Certo la precarietà rientra anche un po’ nell’economia del nostro lavoro, ma in prospettiva la situazione è drammatica. Questo fermo e l’incognita su una possibile ripresa rischiano di lasciare per strada tutte le persone che lavorano nello spettacolo e le loro famiglie. Pensa anche ai festival estivi che sarebbero dovuti partire e che fanno da volano a moltissimi spettacoli.
Se si fa subito qualcosa i danni possono essere limitati, ma se lo stallo prosegue, lì diventa davvero drammatico.
Cosa voi artisti, noi addetti ai lavori e pubblico appassionato potremmo fare per salvare il cinema e il teatro e chi ci lavora?
Sono particolarmente sensibile a quello che è l’aspetto della categoria perché ho vissuto in passato, e non ti nascondo a volte anche adesso, dei momenti molto difficili. Se il gruppo riuscisse ad ottenere i risultati proposti, si potrebbe fare qualcosa di storico che nemmeno in passato si è riusciti a fare.
Tutto ciò può accadere solo attraverso una forte assunzione di responsabilità per la quale il problema del singolo diventa il problema di tutti, così da restituire dignità a questo lavoro e a chi lo fa. Solo così potremo essere una grandissima forza.
Io ci spero; se non accade ora non accadrà più.
Se non altro abbiamo l’obbligo morale di farlo per la futura generazione di attori.
Cosa pensi del recente fenomeno del teatro on line? E’ fattibile un teatro fatto in questo modo?
Quanti sono quelli che realmente possono lavorare e crearsi un indotto? Solo chi ha un seguito enorme, ma questa arte è fatta di tante persone che operano dietro e che ora stanno a casa senza a lavoro.
Se legittimiamo questa formula, si dimenticano tantissime figure professionali: trasportatori, scenografi, elettricisti, direttore della fotografia, sceneggiatori, microfonisti, attrezzisti…
Uno spettacolo teatrale, per quanto sia possibile farlo vedere attraverso una registrazione, nasce per essere visto attraverso una cornice ad occhio nudo, da quinta a quinta, da sotto a sopra.
Il teatro è fatto di tempi suoi, è fatto di sospiri, è fatto di silenzi, è fatto di sorprese, di colpi di scena, è fatto di una luce che si spegne all’improvviso. Tutti elementi che si possono godere solo dal vivo e che la televisione non può restituire.

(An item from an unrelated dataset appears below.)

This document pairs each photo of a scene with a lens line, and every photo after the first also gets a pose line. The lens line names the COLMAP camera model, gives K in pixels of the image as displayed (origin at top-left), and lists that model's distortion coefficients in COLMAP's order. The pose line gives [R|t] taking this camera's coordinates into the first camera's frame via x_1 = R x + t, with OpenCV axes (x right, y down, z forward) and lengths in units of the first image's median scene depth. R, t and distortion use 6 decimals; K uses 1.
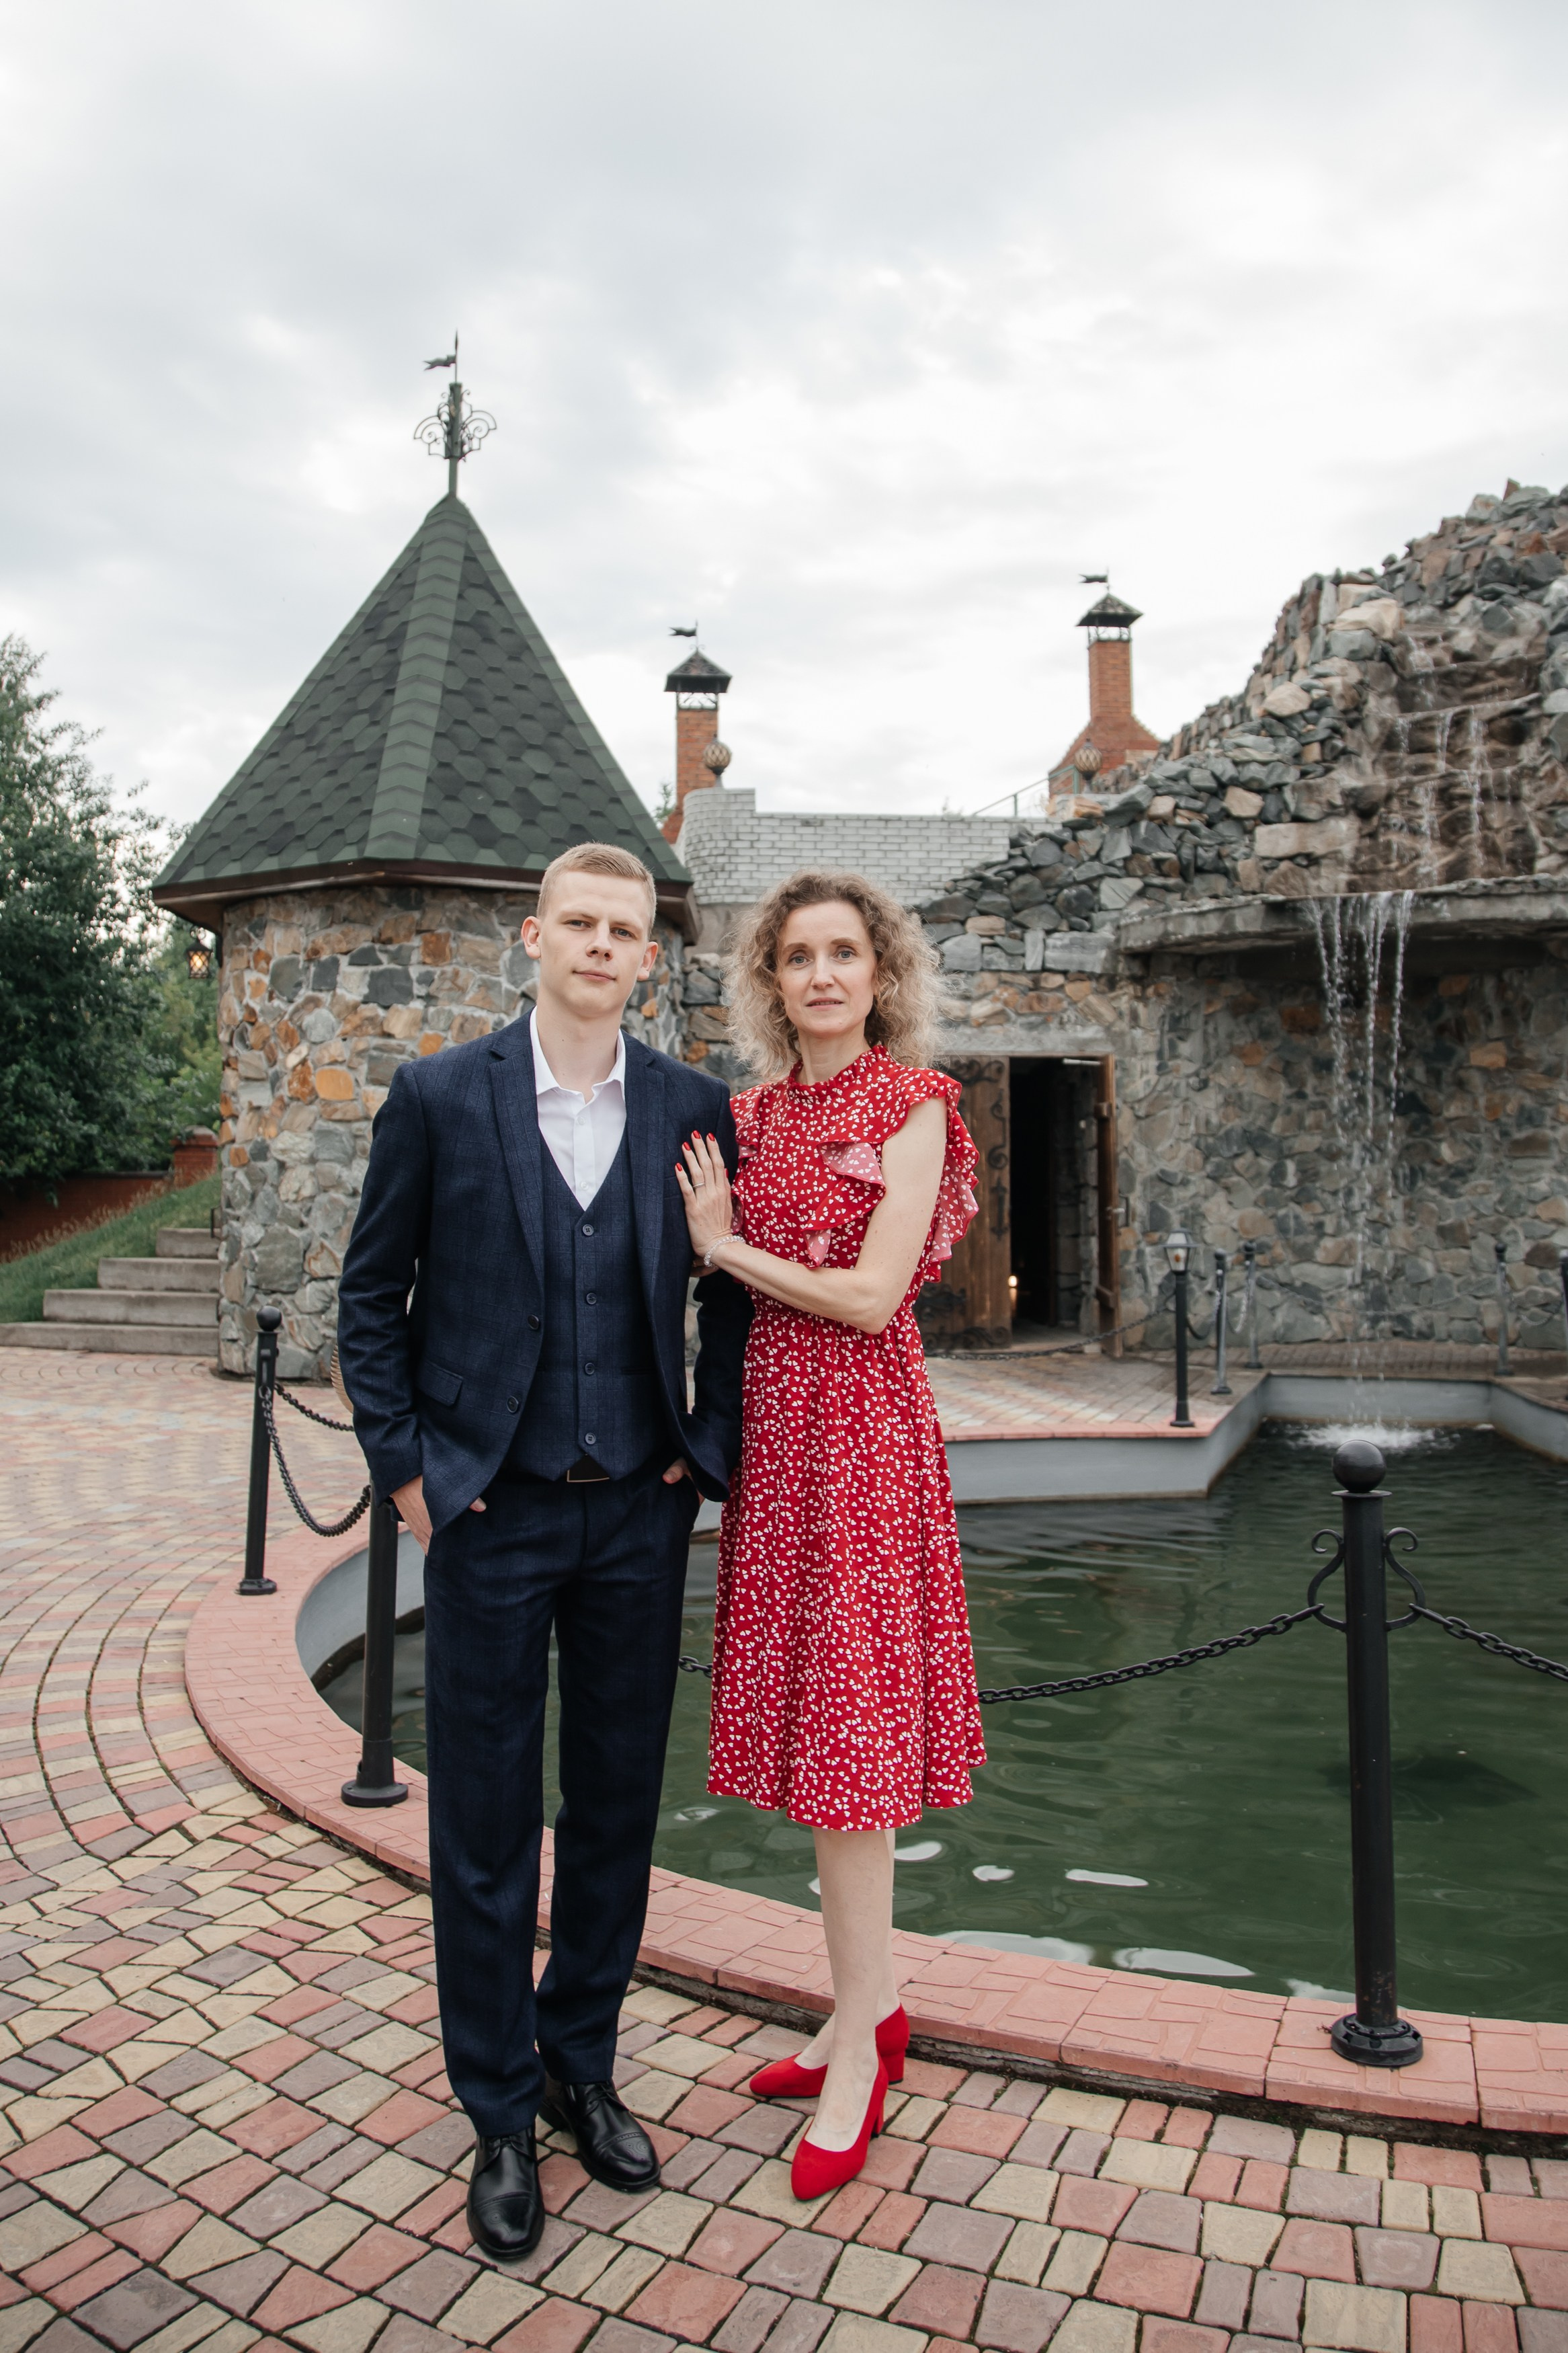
lens RADIAL K [[1900.9, 0, 794.9], [0, 1900.9, 1021.2], [0, 0, 1]] dist [-0.123751, 0.070178]
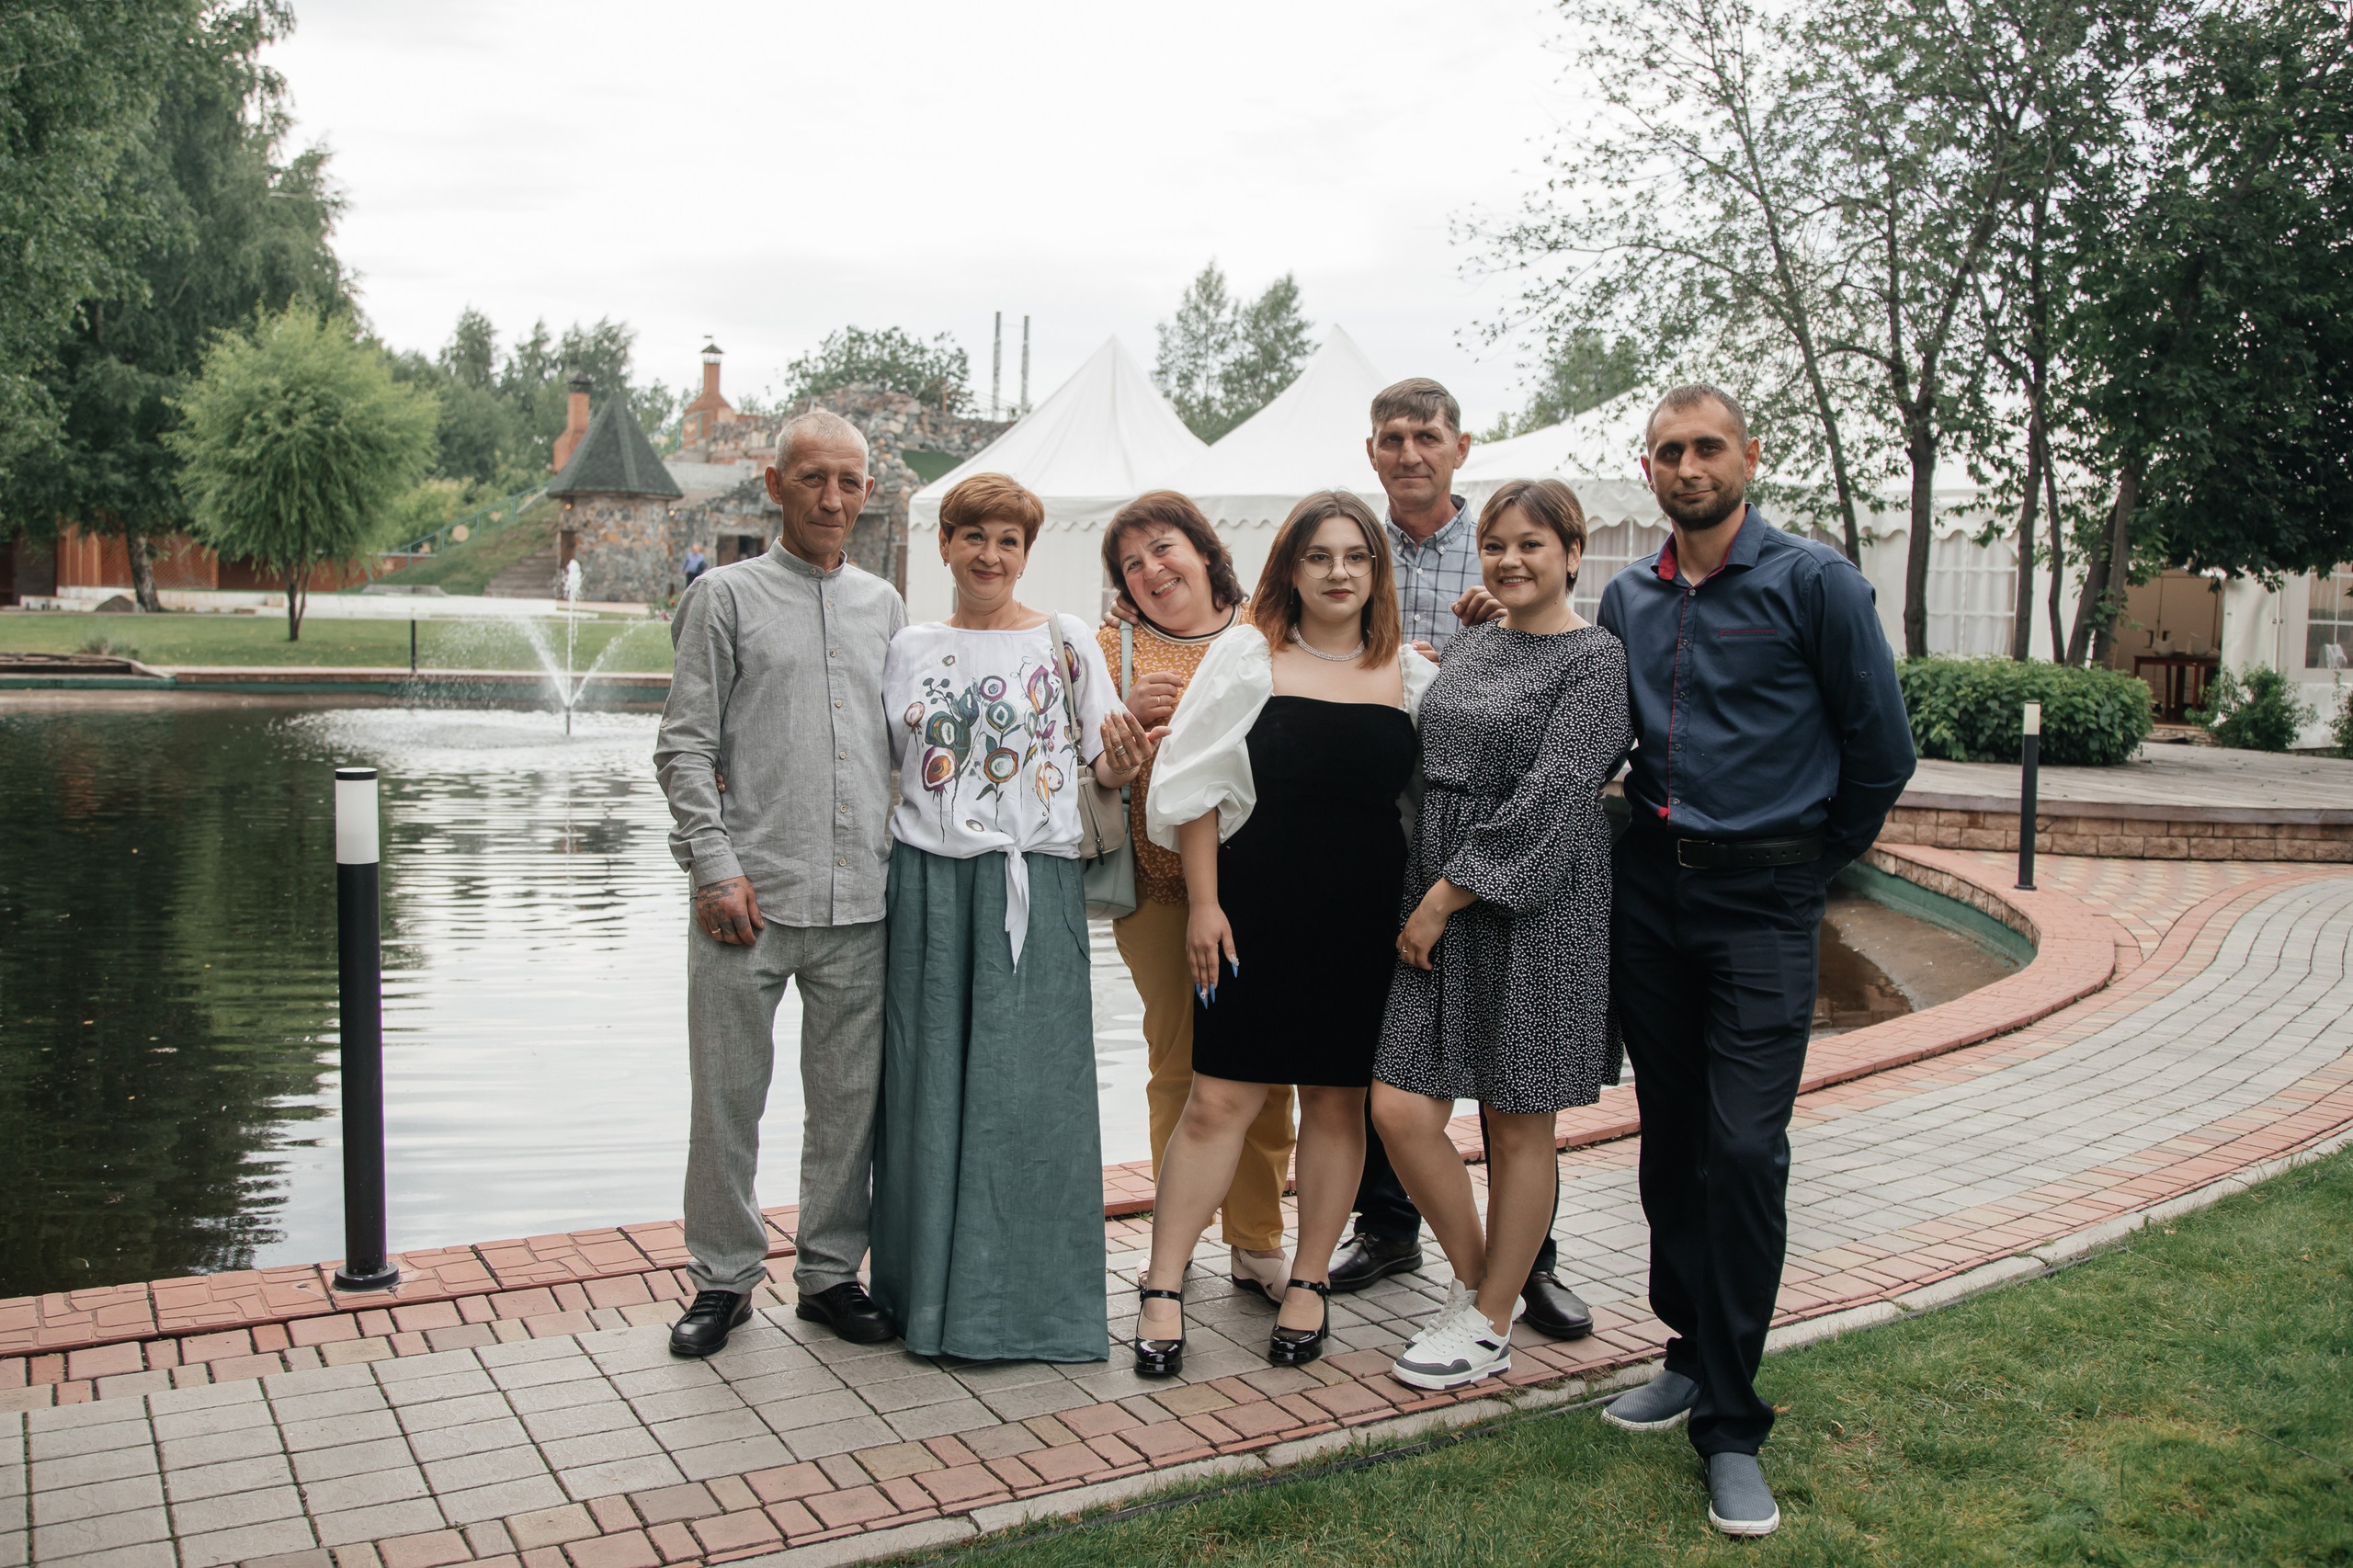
lens RADIAL K [[2140.8, 0, 1140.6], [0, 2140.8, 764.4], [0, 0, 1]] dist [-0.128461, 0.109804]
pose [[0.868738, -0.006230, 0.495233, -1.448201], [-0.073521, 0.987220, 0.141389, -0.211141], [-0.489785, -0.159240, 0.857178, -3.540821]]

Se si assoggettasse alle misure televisive, il teatro snaturerebbe se stesso divenendo altro.
Non sono contro ciò che fanno i colleghi, ma io, nel mio piccolo, ho scelto di non cavalcare quest’onda.
Siamo stati fermati? Allora fermiamoci. Fermiamoci anche per rispetto di chi non ha la possibilità di poter attingere ad un tipo di bacino di utenza legato ad una popolarità. Non dobbiamo far passare l’idea che l’attore possa esistere fuori da quel contesto.
Fermiamoci anche per rispetto di chi ha bar, ristoranti, cantieri a attività chiuse.
Soprattuto perché dall’altra parte non credo ci sia una seria volontà di sostenere gli attori. Molti miei colleghi sono disperati, ma questo non arriva, non si percepisce. E’una situazione molto, molto dura: parliamo di migliaia di migliaia di persone. Io, nel rispetto loro, ho deciso di fermarmi fino a che non si capirà cosa possiamo fare.